To effect a valid designation under Education Law §3203(1), petitioner must establish that "the boundary line between two school districts intersects" her property. (Crowe, et al. v. MacFarland, et al., 138 AD2d 788; Appeal of Bd. of Educ. of the Harborfields Cent. School Dist., 41 Ed Dept Rep 15, Decision No. 14,597; Appeal of Bd. of Educ. of the Syosset Cent. School Dist., 38 id. 791, Decision No. 14,144).

On the record before me, I am unable to conclude that petitioner’s parcel is intersected by the boundary line between respondent’s district and Syosset.  The copy of the Nassau County Department of Assessment Land and Tax Map does not contain sufficient detail to indicate petitioner’s property is intersected by the boundary line.  In addition, the school district designation form signed by petitioner in 2005 does not state that petitioner’s property is intersected by the boundary line, but rather, states that the property is located on the boundary line.  Finally, respondent’s memo to Syosset in 2005 states that petitioner’s property is presently in Syosset and that she has an option because “the Jericho school line touches her lot.”   Accordingly, I find that petitioner has failed to demonstrate that the boundary line intersects her property and therefore she has failed to establish an entitlement to designate respondent’s district pursuant to Education Law §3203.
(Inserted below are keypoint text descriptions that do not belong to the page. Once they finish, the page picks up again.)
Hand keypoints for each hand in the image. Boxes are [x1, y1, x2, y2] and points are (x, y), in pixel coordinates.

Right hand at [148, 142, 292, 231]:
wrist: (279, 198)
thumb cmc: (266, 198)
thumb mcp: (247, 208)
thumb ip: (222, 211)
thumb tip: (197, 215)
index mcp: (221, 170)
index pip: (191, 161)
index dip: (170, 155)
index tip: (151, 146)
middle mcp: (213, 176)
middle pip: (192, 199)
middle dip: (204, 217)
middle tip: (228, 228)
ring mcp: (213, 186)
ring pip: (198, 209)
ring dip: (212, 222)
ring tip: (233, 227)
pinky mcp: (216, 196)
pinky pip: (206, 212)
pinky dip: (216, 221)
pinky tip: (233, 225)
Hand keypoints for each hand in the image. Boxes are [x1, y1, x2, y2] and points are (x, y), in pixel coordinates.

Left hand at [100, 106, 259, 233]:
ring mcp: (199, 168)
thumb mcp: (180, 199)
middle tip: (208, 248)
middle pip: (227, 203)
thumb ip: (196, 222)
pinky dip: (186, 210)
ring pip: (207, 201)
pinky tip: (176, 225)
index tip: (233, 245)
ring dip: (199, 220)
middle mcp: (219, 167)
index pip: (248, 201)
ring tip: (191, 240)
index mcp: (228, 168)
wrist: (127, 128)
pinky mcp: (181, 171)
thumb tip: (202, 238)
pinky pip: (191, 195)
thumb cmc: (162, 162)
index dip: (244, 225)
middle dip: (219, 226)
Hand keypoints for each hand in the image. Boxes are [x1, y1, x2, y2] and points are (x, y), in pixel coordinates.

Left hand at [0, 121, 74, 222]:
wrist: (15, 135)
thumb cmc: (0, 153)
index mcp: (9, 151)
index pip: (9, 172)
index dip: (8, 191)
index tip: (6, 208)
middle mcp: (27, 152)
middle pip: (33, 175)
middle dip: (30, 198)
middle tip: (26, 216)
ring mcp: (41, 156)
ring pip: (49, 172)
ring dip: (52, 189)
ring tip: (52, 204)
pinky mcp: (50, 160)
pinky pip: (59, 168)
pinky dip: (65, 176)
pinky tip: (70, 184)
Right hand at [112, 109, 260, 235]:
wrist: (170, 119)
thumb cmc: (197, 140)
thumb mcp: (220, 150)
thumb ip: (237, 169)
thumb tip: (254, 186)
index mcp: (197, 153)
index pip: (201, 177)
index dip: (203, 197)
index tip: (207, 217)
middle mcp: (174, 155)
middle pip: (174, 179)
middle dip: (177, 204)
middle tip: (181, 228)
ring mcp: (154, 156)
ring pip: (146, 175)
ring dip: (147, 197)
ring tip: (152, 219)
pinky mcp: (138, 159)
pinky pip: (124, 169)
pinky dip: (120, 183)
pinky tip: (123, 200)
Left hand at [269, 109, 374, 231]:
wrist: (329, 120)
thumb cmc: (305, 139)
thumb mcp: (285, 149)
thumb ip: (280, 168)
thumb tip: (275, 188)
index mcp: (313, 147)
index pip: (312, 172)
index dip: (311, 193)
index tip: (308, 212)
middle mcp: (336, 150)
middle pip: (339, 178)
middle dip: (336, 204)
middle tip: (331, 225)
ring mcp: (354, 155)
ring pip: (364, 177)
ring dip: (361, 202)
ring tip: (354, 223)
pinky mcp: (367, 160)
Further, while respondent’s mistake as to the actual school district in which petitioner’s residence was located is unfortunate, it does not bar respondent from later refusing to admit petitioner’s child.  Except in limited circumstances not applicable here, equitable estoppel does not apply against a governmental subdivision (Parkview Assoc. v. City of New York, et al., 71 NY2d 274; Appeal of Gutierrez, 46 Ed Dept Rep 222, Decision No. 15,487; Appeal of Araneo, 45 id. 325, Decision No. 15,336).  A mistake by a school district representing that a certain property is located within the district does not vest any legal right in such students to attend on a tuition-free basis (Appeal of Gutierrez, 46 Ed Dept Rep 222, Decision No. 15,487; Appeal of Prospero, 37 id. 62, Decision No. 13,804).

I also reject petitioner’s argument that respondent’s decision is barred by the doctrine of laches.  Laches is an equitable doctrine which bars the enforcement of a right where there has been unreasonable and inexcusable delay that results in prejudice to a party (Skrodelis v. Norbergs, 272 AD2d 316).  Respondent is not enforcing a right in this appeal, but rather is carrying out its legal obligation and fiduciary duty to its taxpayers to determine if petitioner is entitled under Education Law §3203 to designate its district as the school district her child may attend without payment of tuition.  Accordingly, on these facts I find that respondent is not barred by laches from correcting its prior error in allowing petitioner to make such a designation.



[1] Respondent subsequently agreed to allow petitioner’s daughter to complete her senior year within respondent’s district without the payment of tuition in accordance with district policy.